Employees of Orange County Schools came before the Board of Education Monday, Feb. 6, to present updates on redistricting within the school district.
Patrick Abele, Orange County Schools' deputy superintendent, said overcrowding is a concern for the school district as new growth in the area is leading to class sizes that are exceeding capacity. He said the district is bringing in mobile units to help with the problem.
However, he also said the size of cafeterias, gyms and media centers is not increasing — noting the importance of determining the core capacity size of each school.
“More students also means more spaces they need to serve them,” Abele said.
He said the district is looking to ensure that each school boundary serves a balanced group of students and that each school is diverse in its socioeconomic and academic components.
According to Abele, the percentage of students in poverty is rising, with some schools reaching 70 percent of students living in poverty.
Lee Williams II, the district’s chief equity officer, said when breaking down report cards, there is a disconnect between the perceived performance of white students compared to students of color.

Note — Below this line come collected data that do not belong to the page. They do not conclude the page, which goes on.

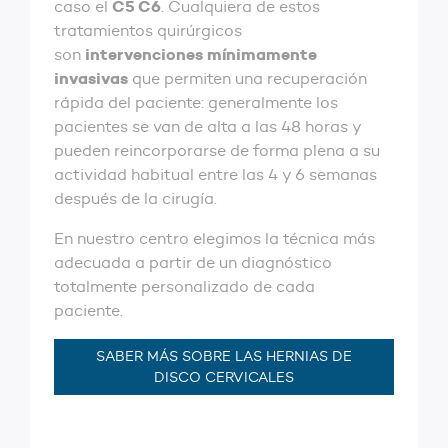
C5 C6
caso el
. Cualquiera de estos
tratamientos quirúrgicos
intervenciones mínimamente
son
invasivas
que permiten una recuperación
rápida del paciente: generalmente los
pacientes se van de alta a las 48 horas y
pueden reincorporarse de forma plena a su
actividad habitual entre las 4 y 6 semanas
después de la cirugía.
En nuestro centro elegimos la técnica más
adecuada a partir de un diagnóstico
totalmente personalizado de cada
paciente.
SABER MÁS SOBRE LAS HERNIAS DE
DISCO CERVICALES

He said this poses a threat to students who may feel like they are unable to meet performance markers. Williams said breaking down these established lines would help the district examine what is best for students as well as promote diversity — racially, economically and linguistically.
“What I am asking, encouraging and begging is that we do something courageous that most folks won’t,” Williams said. “Look at destroying these lines and looking at doing what’s best for our kids.”
Orange County Schools must dismantle the system of redlining that has caused segregation within the district, he said.
Bus route efficiency is another issue in the district that was discussed. Abele said many students are losing opportunities as a result of long bus rides in the morning and afternoons that are nearly two hours long. He said the district must do better.
Abele also said part of addressing the needs in the district is recognizing that schools are not balanced and are not representative of the community. Redistricting is one solution to this, with the process including determining where the district is, where they want to end up and how to get there.
A reassignment plan is the outcome of redistricting, he said. The superintendent takes the data received and presents the reassignment plan, at which point the community is able to provide feedback. The plan is scheduled to be implemented in August 2024.
Sheri Caligan, a math coach at Pathways Elementary, said she was shocked to see the overpopulated schools being mainly tier two and tier three. Redistricting is needed in order to give students the services they deserve, she said.
“We can’t do what’s easy for us as adults,” she said. “We have to put the kids first.”
It is the district’s goal to keep parents informed and allow them to have a voice in the process, Abele said, adding that it is important that no one’s voice is lost.
The district announced its plans to work in partnership with Davis Demographics and the Operations Research and Education Laboratory in order to create an assignment plan.
Through these partnerships, the district will work to consider various demographics – including socioeconomic and academic – in potentially creating new school boundaries.
The board has also discussed holding community input sessions with students, staff and other community members to discuss different topics that would influence the reassignment process.